8.6 - Interaction Effects
Now that we've clarified what additive effects are, let's take a look at an example where including "interaction terms" is appropriate.
Example
Some researchers (Daniel, 1999) were interested in comparing the effectiveness of three treatments for severe depression. For the sake of simplicity, we denote the three treatments A, B, and C. The researchers collected the following data (depression.txt) on a random sample of n = 36 severely depressed individuals:
- yi = measure of the effectiveness of the treatment for individual i
- xi1 = age (in years) of individual i
- xi2 = 1 if individual i received treatment A and 0, if not
- xi3 = 1 if individual i received treatment B and 0, if not
A scatter plot of the data with treatment effectiveness on the y-axis and age on the x-axis looks like:
The blue circles represent the data for individuals receiving treatment A, the red squares represent the data for individuals receiving treatment B, and the green diamonds represent the data for individuals receiving treatment C.

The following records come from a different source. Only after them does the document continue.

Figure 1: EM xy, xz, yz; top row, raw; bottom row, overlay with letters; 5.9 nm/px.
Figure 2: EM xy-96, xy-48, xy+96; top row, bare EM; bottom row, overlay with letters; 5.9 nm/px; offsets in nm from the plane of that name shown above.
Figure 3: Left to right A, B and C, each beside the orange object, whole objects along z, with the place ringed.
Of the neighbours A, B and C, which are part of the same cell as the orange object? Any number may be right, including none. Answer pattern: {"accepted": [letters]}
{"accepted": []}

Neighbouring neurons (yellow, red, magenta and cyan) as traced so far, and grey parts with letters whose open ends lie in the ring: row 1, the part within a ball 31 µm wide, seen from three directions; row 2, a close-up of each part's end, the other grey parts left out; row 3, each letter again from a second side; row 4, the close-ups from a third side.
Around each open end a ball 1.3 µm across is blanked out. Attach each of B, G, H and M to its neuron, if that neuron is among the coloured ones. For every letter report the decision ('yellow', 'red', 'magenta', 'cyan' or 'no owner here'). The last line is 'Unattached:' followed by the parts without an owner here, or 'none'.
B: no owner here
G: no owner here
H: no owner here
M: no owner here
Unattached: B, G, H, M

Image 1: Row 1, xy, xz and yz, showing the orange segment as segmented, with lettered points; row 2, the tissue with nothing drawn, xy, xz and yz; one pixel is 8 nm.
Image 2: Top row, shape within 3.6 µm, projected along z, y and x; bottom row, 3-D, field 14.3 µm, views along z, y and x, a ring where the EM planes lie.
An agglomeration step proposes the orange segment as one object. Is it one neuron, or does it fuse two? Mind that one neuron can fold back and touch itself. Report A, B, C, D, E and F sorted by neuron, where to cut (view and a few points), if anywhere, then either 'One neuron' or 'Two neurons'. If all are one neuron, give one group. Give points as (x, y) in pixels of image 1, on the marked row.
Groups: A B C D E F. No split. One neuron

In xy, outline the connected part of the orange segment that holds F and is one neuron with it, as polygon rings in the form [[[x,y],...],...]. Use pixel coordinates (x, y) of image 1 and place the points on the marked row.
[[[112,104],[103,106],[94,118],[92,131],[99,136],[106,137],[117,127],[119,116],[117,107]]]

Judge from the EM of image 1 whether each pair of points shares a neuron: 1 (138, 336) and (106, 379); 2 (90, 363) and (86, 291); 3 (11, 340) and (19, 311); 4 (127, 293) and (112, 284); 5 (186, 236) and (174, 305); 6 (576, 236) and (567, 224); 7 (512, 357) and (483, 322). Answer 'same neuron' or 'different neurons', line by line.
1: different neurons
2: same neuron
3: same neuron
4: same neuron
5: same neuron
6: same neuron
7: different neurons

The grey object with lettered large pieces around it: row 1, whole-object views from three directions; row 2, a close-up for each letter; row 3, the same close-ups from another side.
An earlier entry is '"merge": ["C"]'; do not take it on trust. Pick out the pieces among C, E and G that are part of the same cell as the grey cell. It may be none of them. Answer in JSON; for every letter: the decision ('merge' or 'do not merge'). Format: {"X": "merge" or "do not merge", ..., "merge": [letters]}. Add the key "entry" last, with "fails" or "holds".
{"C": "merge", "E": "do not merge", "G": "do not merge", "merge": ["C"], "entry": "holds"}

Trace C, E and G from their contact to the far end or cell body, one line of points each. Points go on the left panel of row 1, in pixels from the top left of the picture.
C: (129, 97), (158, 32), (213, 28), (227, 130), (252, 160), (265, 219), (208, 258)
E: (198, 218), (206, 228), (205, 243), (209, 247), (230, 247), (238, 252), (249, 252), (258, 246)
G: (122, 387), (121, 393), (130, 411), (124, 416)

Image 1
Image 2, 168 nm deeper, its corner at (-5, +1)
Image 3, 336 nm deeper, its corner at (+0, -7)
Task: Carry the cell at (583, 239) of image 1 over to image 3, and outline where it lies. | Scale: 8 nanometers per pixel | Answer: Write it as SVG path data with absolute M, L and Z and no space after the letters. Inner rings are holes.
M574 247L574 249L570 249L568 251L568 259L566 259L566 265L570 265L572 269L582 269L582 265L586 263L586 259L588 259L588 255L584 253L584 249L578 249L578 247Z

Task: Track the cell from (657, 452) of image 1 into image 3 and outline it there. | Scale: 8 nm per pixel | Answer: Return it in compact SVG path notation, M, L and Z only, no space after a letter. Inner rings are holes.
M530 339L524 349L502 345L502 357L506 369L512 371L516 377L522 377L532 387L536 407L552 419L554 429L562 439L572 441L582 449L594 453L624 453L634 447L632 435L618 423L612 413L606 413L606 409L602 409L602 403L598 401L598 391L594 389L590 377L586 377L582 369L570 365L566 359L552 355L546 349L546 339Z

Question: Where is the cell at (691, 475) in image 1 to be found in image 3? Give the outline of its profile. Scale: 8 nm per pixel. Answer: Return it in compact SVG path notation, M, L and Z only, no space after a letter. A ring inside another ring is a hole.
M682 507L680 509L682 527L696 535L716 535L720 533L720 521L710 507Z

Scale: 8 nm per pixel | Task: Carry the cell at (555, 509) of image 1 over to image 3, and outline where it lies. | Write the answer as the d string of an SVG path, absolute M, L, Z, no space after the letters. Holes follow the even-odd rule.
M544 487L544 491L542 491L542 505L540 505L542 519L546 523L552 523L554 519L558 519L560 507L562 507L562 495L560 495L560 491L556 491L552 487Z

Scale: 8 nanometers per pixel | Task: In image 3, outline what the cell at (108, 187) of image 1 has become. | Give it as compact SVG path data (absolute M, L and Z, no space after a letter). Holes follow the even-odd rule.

In the previous example, the two estimated regression functions had the same slopes —that is, they were parallel. If you tried to draw three best fitting lines through the data of this example, do you think the slopes of your lines would be the same? Probably not! In this case, we need to include what are called "interaction terms" in our formulated regression model.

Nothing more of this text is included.